Il est rare qu'un chef d'État prenne ouvertement position contre le souverain pontife, encore moins qu'il se pare des traits de Jésus-Christ. Cette réaction de Donald Trump, intervenue dans la nuit du dimanche 12 au lundi 13 avril, est perçue par beaucoup comme une ligne rouge franchie, provoquant des critiques qui ne viennent pas uniquement de la gauche, mais aussi d'une frange conservatrice de ses supporters. Le journal Le Monde rapporte que de nombreux fidèles estiment cette attaque contre le pape inappropriée, voire offensante.
Depuis plusieurs mois, le pape Léon XIV ne cesse de prôner la paix et le respect du droit international, des valeurs parfois en friche chez certains membres de l'administration Trump.

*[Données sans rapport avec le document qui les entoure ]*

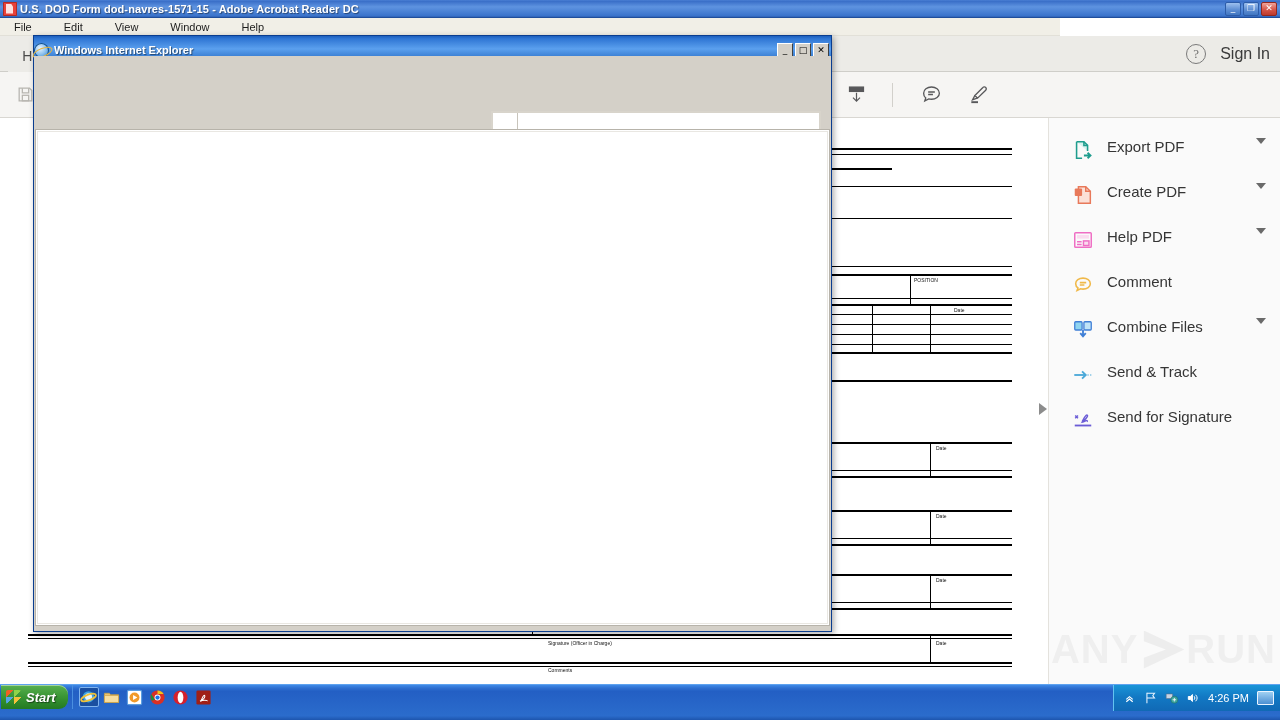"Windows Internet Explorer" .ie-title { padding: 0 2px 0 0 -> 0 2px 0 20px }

Pendant longtemps, le gouvernement américain a fait preuve de retenue face aux critiques pontificales. Cependant, ce dernier échange semble marquer un tournant en rendant la critique personnelle, une manœuvre que plusieurs experts politiques jugent risquée.
« L'alignement de Trump sur des positions polarisantes pourrait réellement le pénaliser dans les urnes, surtout dans des États où les catholiques représentent une part importante du vote », analyse Mark Haller, politologue à l'Université de Georgetown. D'autres spécialistes partagent cet avis, mettant en avant que la foi catholique au sein de la population américaine pourrait se révéler déterminante lors des prochaines élections, particulièrement si la polarisation continue de s'accentuer.